Voice

Voice is a primary interaction method in Eigin, not a novelty. The system provides on-device dictation, streaming text-to-speech, and a dedicated live call mode for hands-free conversation with the agent.

Dictation

The dictation service uses on-device speech recognition. Speech never leaves the device. It provides live transcription with partial results as the user speaks, handles audio route changes (Bluetooth connect/disconnect), and auto-restarts recognition tasks when they hit the system's per-segment time cap.

Text-to-speech

The streaming speech service accepts LLM response deltas incrementally. As text streams in, it extracts complete sentences at punctuation boundaries and queues them for playback. This means speech starts before the full response is generated. The agent begins talking as soon as it has a sentence ready.

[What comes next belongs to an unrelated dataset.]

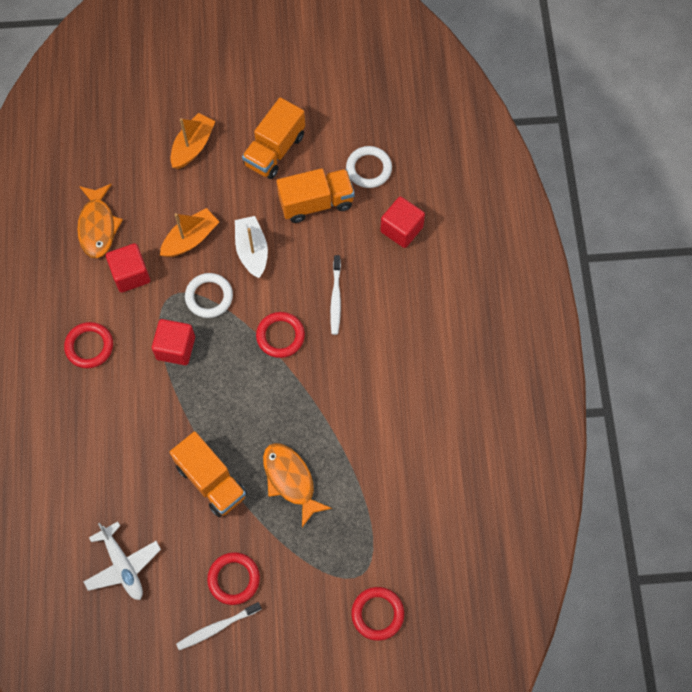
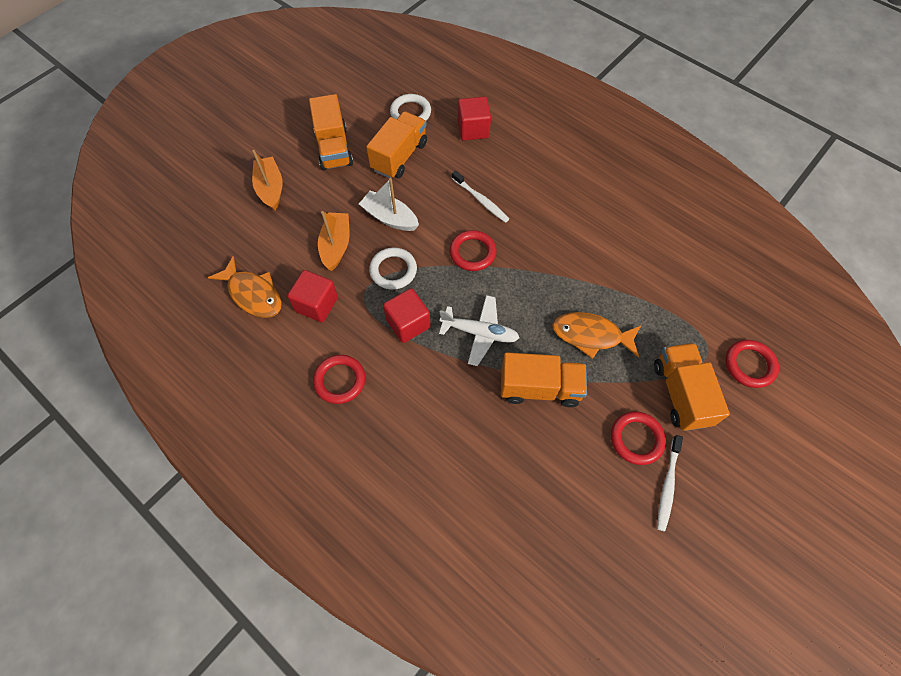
camera: 45 degrees left, 5 degrees down
(123, 565) = (549, 513): white plane -> white plane (480, 333)
(302, 582) = (680, 393): none -> orange truck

Eigin ships a local TTS model for each supported language. These run on-device and produce noticeably higher quality speech than the OS system voices. Where a local model is available for the active language, it is used automatically. Where it isn't, the OS voice is the fallback. Local models are downloaded on demand. Nothing extra is bundled at install time.

Sound design

Phase transitions (start listening, stop dictation, waiting for response) play short sound effects. System sounds respect the hardware silent switch; call ambience sounds do not, so the experience works as expected whether the device is silenced or not.